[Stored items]
━━━━━━

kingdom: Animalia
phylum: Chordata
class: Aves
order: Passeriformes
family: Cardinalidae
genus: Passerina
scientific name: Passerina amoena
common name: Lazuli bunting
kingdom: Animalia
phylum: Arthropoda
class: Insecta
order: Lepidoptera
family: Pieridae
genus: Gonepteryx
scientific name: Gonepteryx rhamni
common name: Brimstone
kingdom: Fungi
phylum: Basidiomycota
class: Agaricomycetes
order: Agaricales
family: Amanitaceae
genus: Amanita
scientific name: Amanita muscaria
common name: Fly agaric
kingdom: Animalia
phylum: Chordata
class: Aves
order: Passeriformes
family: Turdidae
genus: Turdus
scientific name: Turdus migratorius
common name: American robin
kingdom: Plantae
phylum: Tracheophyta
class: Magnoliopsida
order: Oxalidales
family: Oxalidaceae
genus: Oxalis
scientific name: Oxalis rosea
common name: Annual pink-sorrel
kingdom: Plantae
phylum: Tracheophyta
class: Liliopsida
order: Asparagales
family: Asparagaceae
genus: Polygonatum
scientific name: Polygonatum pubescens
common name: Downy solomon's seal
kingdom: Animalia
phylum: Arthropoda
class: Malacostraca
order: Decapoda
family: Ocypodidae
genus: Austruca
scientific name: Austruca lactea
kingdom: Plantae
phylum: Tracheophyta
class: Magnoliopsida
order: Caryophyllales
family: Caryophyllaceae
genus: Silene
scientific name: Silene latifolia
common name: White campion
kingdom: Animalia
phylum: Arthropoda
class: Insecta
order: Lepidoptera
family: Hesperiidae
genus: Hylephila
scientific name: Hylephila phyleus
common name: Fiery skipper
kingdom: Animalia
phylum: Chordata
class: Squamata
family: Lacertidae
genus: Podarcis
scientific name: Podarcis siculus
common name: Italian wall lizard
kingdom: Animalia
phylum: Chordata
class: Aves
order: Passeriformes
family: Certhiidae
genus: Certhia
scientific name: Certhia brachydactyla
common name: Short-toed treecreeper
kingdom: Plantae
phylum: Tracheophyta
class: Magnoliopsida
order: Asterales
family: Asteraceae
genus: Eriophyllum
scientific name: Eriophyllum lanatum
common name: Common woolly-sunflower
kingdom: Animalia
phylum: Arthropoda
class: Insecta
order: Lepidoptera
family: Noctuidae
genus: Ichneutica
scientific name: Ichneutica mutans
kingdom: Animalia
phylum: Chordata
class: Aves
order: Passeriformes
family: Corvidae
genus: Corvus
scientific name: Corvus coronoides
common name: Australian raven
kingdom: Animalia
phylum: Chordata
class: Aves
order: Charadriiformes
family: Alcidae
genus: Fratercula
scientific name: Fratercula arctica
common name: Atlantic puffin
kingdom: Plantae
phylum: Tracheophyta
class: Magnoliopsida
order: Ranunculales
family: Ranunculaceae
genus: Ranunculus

━━━━━━

Replace "common name" with "vernacular name" in the items, starting with the line that contains "family: Hesperiidae" and going on through the line that contains "scientific name: Eriophyllum lanatum", and leave everything else in those lines unchanged.

= SOLUTION =
family: Hesperiidae
genus: Hylephila
scientific name: Hylephila phyleus
vernacular name: Fiery skipper
kingdom: Animalia
phylum: Chordata
class: Squamata
family: Lacertidae
genus: Podarcis
scientific name: Podarcis siculus
vernacular name: Italian wall lizard
kingdom: Animalia
phylum: Chordata
class: Aves
order: Passeriformes
family: Certhiidae
genus: Certhia
scientific name: Certhia brachydactyla
vernacular name: Short-toed treecreeper
kingdom: Plantae
phylum: Tracheophyta
class: Magnoliopsida
order: Asterales
family: Asteraceae
genus: Eriophyllum
scientific name: Eriophyllum lanatum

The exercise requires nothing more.